Yo no amaba a nadie hasta que la vi. Era apenas una sombra
diminuta caminando a pleno sol de medio día, pasaba por ahí sin que nadie la
viera hasta que yo la vi. Era una chica más bien fea que vestía unas
ropas holgadas y poco atractivas.
Un día escuché a una de mis amigas elogiar su cuerpo, el
cual yo desconocía del todo, porque nunca dejaba traslucir nada de su piel tras
los ropajes de talla grande. Yo no pensaba en su carne. Era una modesta
templanza en su mirada, en su sonrisa, lo que adoraba en ella, nunca pensé en
su cuerpo sino en su aliento, en lo que saldría de su interior.
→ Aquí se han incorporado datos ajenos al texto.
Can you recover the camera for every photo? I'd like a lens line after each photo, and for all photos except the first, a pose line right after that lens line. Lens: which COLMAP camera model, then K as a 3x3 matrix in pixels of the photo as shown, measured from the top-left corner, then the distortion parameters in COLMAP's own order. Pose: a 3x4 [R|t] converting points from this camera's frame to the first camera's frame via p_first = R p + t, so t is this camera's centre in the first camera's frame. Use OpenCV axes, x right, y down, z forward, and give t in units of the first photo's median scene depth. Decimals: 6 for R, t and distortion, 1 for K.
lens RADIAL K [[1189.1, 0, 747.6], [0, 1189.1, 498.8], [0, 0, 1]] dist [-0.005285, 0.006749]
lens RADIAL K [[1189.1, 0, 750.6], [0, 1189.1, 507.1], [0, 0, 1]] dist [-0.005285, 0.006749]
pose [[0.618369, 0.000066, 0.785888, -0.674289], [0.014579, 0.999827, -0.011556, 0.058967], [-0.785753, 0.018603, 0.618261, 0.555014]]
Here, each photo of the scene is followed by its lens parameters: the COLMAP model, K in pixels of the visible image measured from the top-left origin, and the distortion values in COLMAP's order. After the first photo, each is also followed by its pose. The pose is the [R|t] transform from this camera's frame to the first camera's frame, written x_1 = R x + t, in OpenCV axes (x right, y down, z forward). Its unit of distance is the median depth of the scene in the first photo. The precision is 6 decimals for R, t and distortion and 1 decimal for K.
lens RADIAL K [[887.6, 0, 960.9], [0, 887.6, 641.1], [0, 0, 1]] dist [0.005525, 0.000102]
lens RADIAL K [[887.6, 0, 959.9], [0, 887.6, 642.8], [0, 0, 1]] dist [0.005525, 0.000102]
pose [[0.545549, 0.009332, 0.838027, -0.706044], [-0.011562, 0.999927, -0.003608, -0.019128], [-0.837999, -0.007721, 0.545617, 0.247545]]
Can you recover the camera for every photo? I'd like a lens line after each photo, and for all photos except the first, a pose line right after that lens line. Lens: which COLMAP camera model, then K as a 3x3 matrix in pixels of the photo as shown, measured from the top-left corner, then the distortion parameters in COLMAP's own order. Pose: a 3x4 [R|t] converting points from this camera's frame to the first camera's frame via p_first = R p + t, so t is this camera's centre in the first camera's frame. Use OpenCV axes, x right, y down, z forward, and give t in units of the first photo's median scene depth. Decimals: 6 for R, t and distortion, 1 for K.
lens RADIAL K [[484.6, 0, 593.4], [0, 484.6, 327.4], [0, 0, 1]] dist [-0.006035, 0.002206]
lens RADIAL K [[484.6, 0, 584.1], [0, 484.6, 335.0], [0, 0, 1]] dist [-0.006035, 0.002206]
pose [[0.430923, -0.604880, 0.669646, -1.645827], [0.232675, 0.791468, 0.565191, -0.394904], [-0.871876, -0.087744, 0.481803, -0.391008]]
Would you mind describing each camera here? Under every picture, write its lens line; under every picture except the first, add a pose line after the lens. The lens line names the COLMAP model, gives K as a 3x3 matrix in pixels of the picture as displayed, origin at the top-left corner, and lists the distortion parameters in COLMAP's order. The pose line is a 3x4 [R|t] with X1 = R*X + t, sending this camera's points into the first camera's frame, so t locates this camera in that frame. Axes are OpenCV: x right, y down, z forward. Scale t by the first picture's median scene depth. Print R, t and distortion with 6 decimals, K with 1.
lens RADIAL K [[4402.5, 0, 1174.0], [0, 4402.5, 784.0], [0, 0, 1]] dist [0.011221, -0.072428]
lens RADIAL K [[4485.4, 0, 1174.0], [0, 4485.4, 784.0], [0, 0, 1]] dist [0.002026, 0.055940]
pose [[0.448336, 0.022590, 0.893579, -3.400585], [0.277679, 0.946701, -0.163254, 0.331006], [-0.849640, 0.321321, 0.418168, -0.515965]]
La amé cuando
creí que era mi chica invisible: menuda y lacónica bajo la luz del sol de medio
día o en las tardes de nubes.
Ya no puedo adorarla porque sin previo aviso se convirtió en
la chica más hot, empezó a salir con el soltero más codiciado del momento, es famosísima
y lejos de ser sombra brilla como un ángel blanco ante las cámaras de cine.
Antes, cuando era sombra, se conformaba con sonreírme a lo
lejos y ahora una de sus empleadas me incluye en el mailing repetitivo y lleno de clichés con el cual procura evitar
que me salga de su club de fans, que admiran su cuerpo y la luz que emana de
todo su ser y de su mente brillante.